While it’s understandable that help desk organizations might encounter resistance from agents to standardizing toolsets, the best reason to do so goes back to the mission of the organization itself: providing speedy resolution to employee’s’ IT requests.
ITSM requirements for maximizing help desk ROI
Standardizing on a single ITSM platform improves the work of help desk agents. It also helps an organization increase the ROI it receives from its investment in ITSM tools.
To achieve the greatest possible ROI from an ITSM platform, it’s important that the platform address the needs of help desk agents serving a WFH workforce that relies increasingly on cloud applications and services, rather than traditional, on-premises applications.
Here are some features to look for in an ITSM platform to ensure it supports today’s highly distributed, cloud-centric IT environment.
Real-time data
The ITSM platform should enable help desks to work with real-time data from the endpoints (employee devices) being managed. Working with real-time data improves the speed and accuracy of troubleshooting. There’s no mystery about what processes an endpoint was running, how memory was being used, or which versions of which applications were installed on the device. Real-time data puts this valuable information at a help desk agent’s fingertips, so that they can accurately diagnose problems and resolve them as quickly as possible.

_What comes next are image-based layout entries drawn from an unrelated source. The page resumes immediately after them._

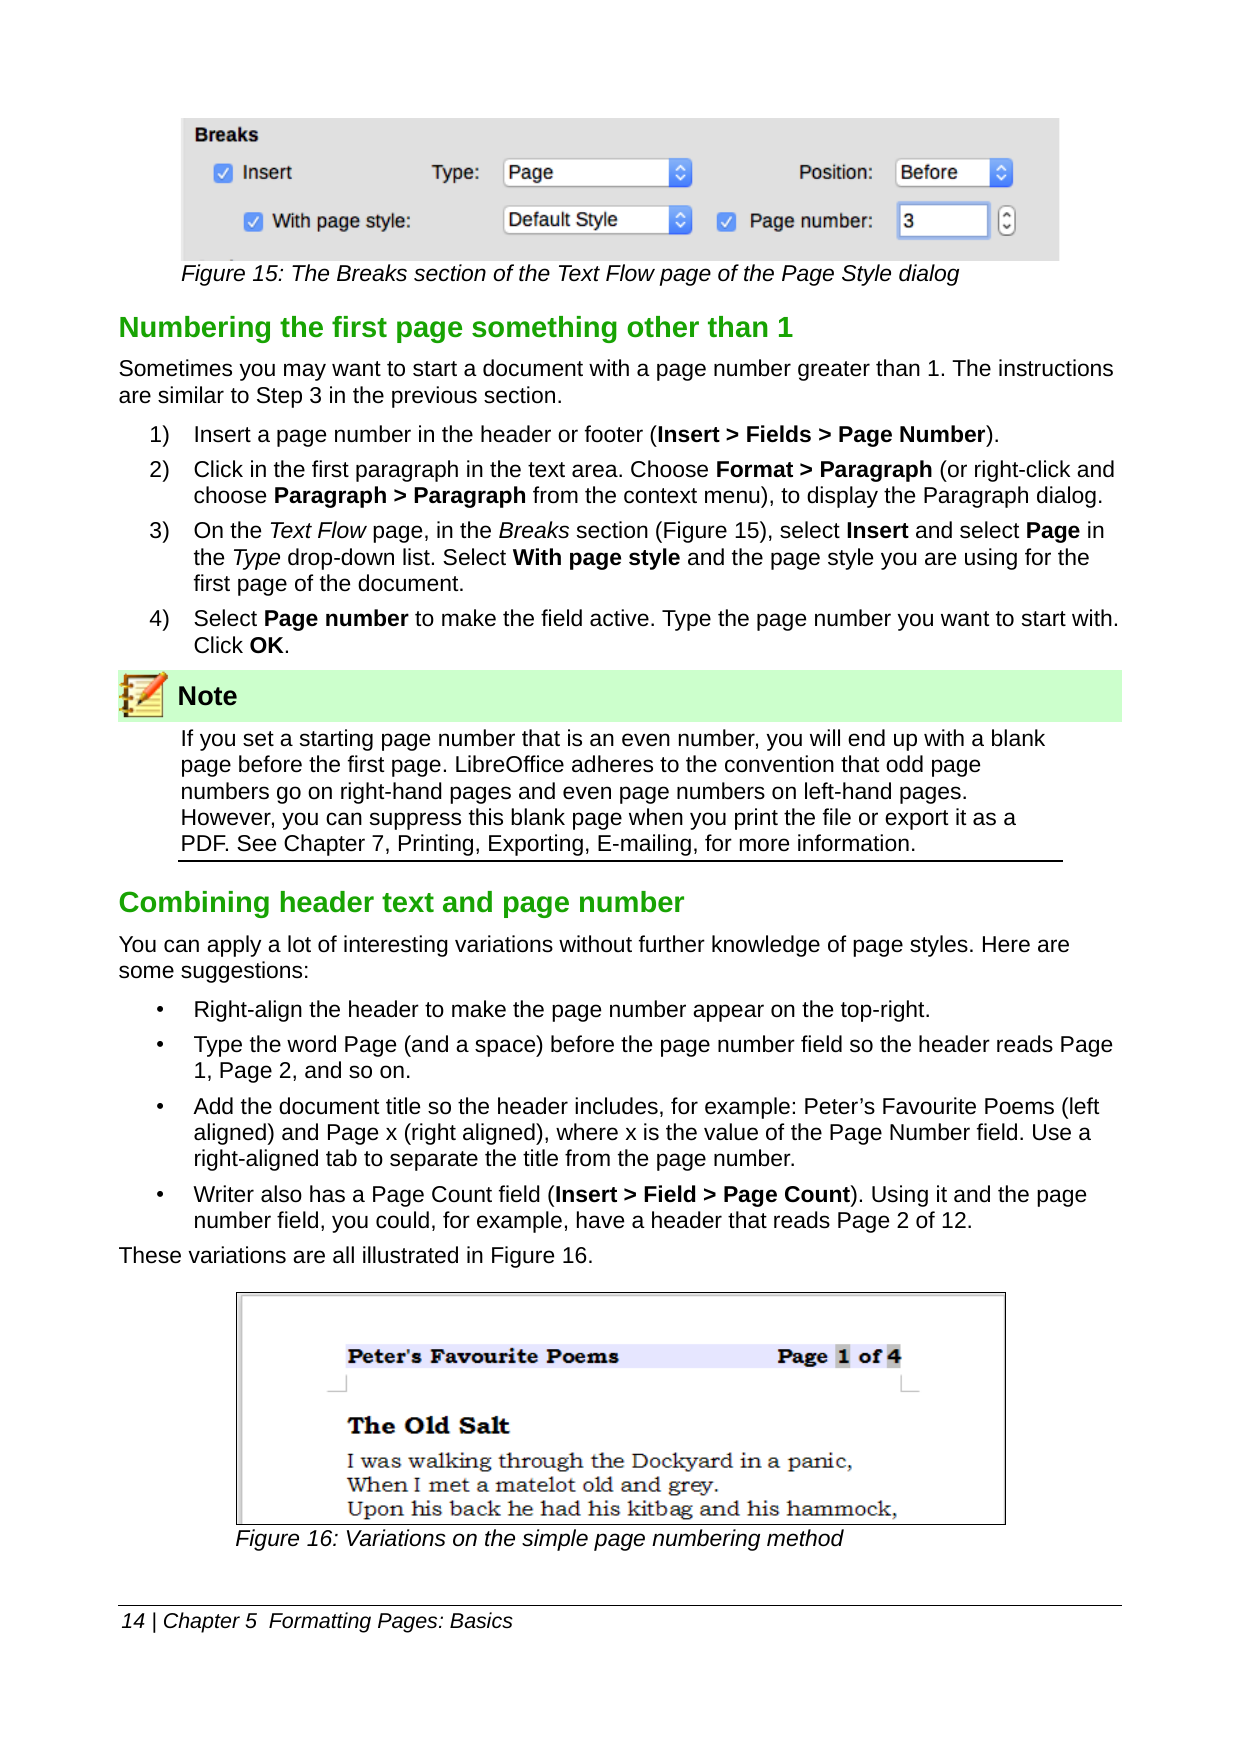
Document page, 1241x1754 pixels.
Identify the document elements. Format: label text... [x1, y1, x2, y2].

picture [119, 670, 170, 721]
picture [180, 118, 1060, 261]
list You can apply a lot of interesting variations without further knowledge of page styles. Here are some suggestions: [118, 931, 1122, 983]
list Type the word Page (and a space) before the page number field so the header reads Page 1, Page 2, and so on. [156, 1031, 1122, 1084]
text Sometimes you may want to start a document with a page number greater than 1. The instructions are similar to Step 3 in the previous section. [118, 355, 1122, 408]
text Figure 16: Variations on the simple page numbering method [235, 1292, 1005, 1551]
picture [237, 1293, 1005, 1524]
list Add the document title so the header includes, for example: Peter’s Favourite Poems (left aligned) and Page x (right aligned), where x is the value of the Page Number field. Use a right-aligned tab to separate the title from the page number. [156, 1093, 1122, 1172]
subtitle Note [118, 670, 1122, 722]
subtitle Numbering the first page something other than 1 [118, 310, 1122, 344]
list Writer also has a Page Count field (Insert > Field > Page Count). Using it and the page number field, you could, for example, have a header that reads Page 2 of 12. [156, 1181, 1122, 1233]
list On the Text Flow page, in the Breaks section (Figure 15), select Insert and select Page in the Type drop-down list. Select With page style and the page style you are using for the first page of the document. [170, 517, 1122, 596]
list Select Page number to make the field active. Type the page number you want to start with. Click OK. [170, 605, 1122, 658]
list Right-align the header to make the page number appear on the top-right. [156, 996, 1122, 1022]
list Click in the first paragraph in the text area. Choose Format > Paragraph (or right-click and choose Paragraph > Paragraph from the context menu), to display the Paragraph dialog. [170, 456, 1122, 508]
text These variations are all illustrated in Figure 16. [118, 1242, 1122, 1268]
list Insert a page number in the header or footer (Insert > Fields > Page Number). [170, 421, 1122, 447]
text If you set a starting page number that is an even number, you will end up with a blank page before the first page. LibreOffice adheres to the convention that odd page numbers go on right-hand pages and even page numbers on left-hand pages. However, you can suppress this blank page when you print the file or export it as a PDF. See Chapter 7, Printing, Exporting, E-mailing, for more information. [177, 722, 1063, 862]
text Figure 15: The Breaks section of the Text Flow page of the Page Style dialog [181, 261, 1059, 286]
subtitle Combining header text and page number [118, 885, 1122, 919]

Comprehensive coverage of endpoints
The ITSM platform should be able to discover the endpoints being used by employees, including their BYOD devices. Many ITSM vendors promise this capability, but experience shows that most platforms overlook 10-20% of endpoints deployed, leaving help desks blind to any problems on a large number of devices.
Support for automation
With real-time data about the endpoints, it’s easier for help desk agents and other service desk personnel to automate tasks such as software updates. Help desk teams can automate processes, confident that they have accurate information about endpoint configurations.
No VPN required
Today, most organizations have adopted a WFH model that allows many employees to work remotely at least several days a week. With so many employees working on home networks or other Wi-Fi hotspots, it’s important that ITSM platforms be able to monitor endpoints that aren’t on a local LAN. ITSM platforms should be able to connect to these remote endpoints without requiring a slow, cumbersome VPN connection that would only complicate troubleshooting. By connecting to endpoints securely over standard internet connections, a modern ITSM platform ensures that the IT organization can reach and support any endpoint anywhere, anytime.
Support for self-service models
Today many help desks want to “shift left.” That means taking a problem that could be solved only by a level 2 agent and making it solvable by a level 1 agent. It also means taking a problem that previously required a level 1 agent and empowering employees to solve it themselves. A modern ITSM platform makes it easy for help desk teams to set up self-service portals so employees can handle common help desk requests themselves. By enabling employees to perform common tasks such as software updates independently, a modern ITSM platform reduces mean time to resolution (MTTR) and help desk costs. It also frees agents to work on more difficult problems.
Now is the time to standardize and modernize help desk tools
With employees working remotely and more dependent than ever before on technology for doing their jobs, it’s important that help desk teams make the right decisions about toolsets for resolving problems.
By standardizing on a single ITSM platform that connects in real-time to remote users without requiring a VPN, help desks can ensure they’re ready to solve employee IT problems quickly and efficiently, living up to the mission of the help desk itself.